- Assignment
On every line of the listing, check for "down"; copy the lines that have it.

- Extracted material

━━━━━━━━━━━━━━━━━━━━

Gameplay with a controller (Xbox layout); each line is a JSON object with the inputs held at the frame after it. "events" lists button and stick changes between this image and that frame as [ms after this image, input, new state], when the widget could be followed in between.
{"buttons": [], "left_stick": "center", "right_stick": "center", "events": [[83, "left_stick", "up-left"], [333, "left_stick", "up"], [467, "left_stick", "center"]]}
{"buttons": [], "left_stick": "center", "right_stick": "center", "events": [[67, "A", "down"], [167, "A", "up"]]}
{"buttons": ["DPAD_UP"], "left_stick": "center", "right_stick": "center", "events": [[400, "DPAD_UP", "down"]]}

━━━━━━━━━━━━━━━━━━━━

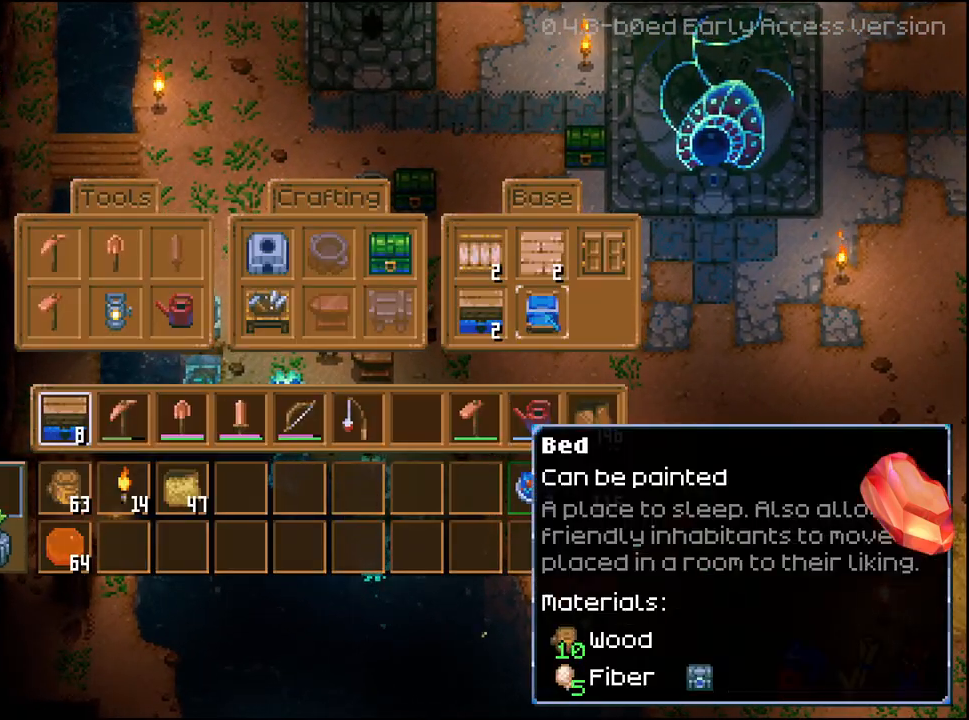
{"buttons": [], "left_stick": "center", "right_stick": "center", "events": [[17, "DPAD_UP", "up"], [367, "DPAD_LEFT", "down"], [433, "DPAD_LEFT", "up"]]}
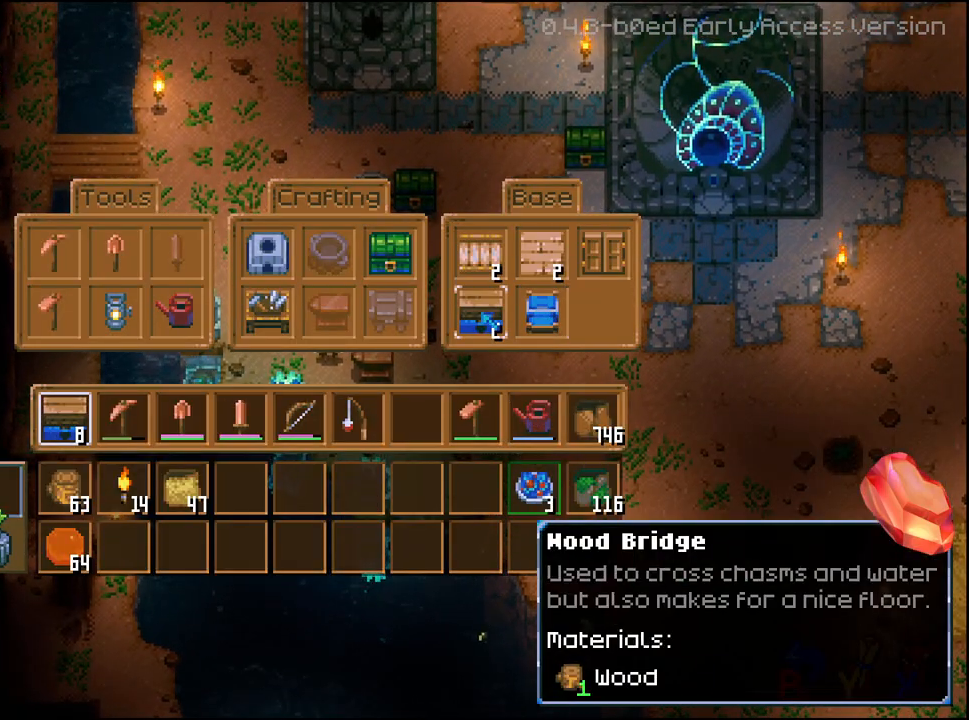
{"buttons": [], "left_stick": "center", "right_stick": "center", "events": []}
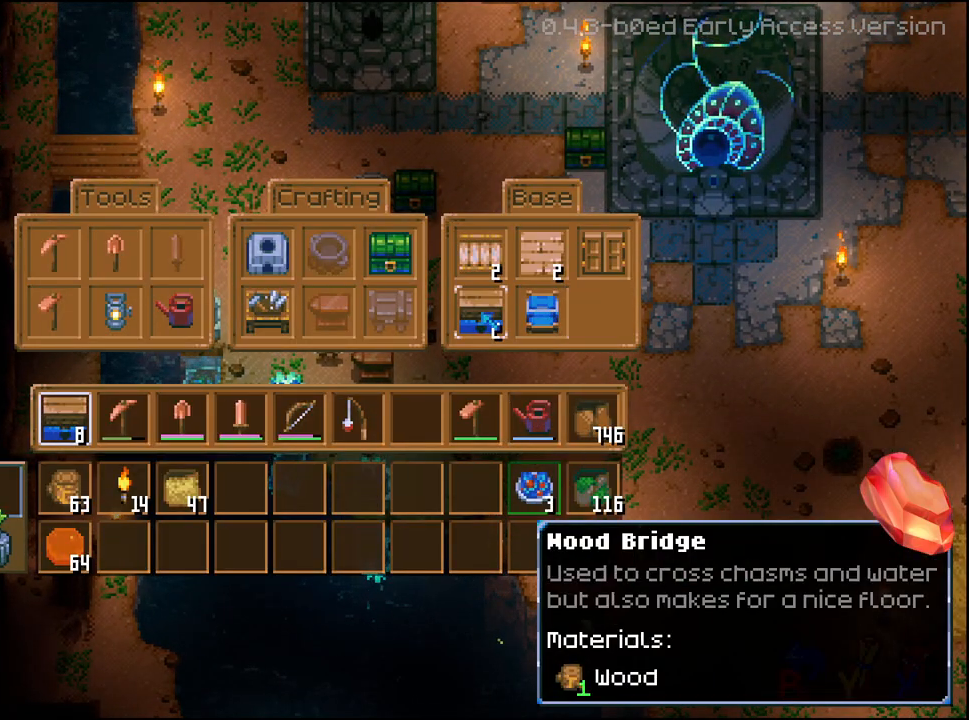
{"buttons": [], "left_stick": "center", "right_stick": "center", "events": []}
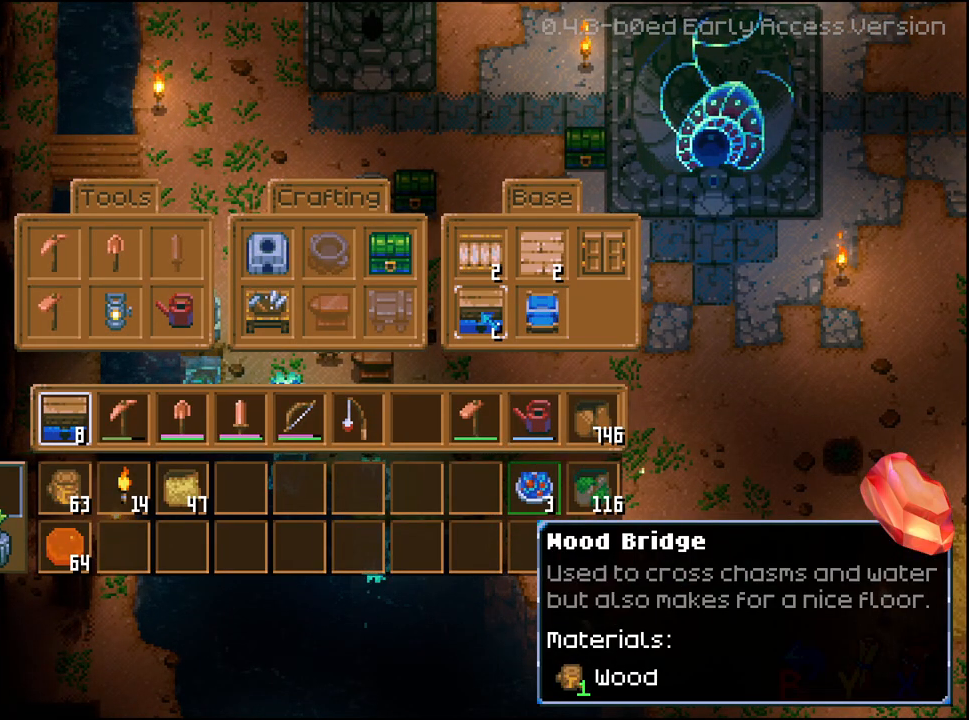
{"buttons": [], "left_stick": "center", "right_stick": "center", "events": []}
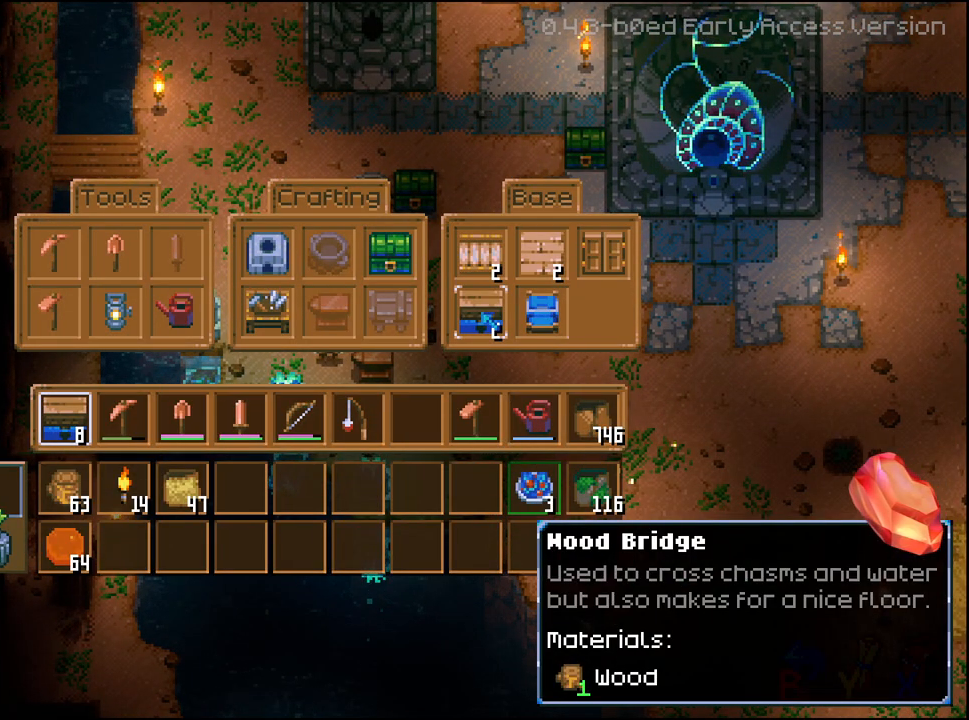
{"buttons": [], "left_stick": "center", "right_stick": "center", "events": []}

━━━━━━━━━━━━━━━━━━━━

- Your response
{"buttons": [], "left_stick": "center", "right_stick": "center", "events": [[67, "A", "down"], [167, "A", "up"]]}
{"buttons": ["DPAD_UP"], "left_stick": "center", "right_stick": "center", "events": [[400, "DPAD_UP", "down"]]}
{"buttons": [], "left_stick": "center", "right_stick": "center", "events": [[17, "DPAD_UP", "up"], [367, "DPAD_LEFT", "down"], [433, "DPAD_LEFT", "up"]]}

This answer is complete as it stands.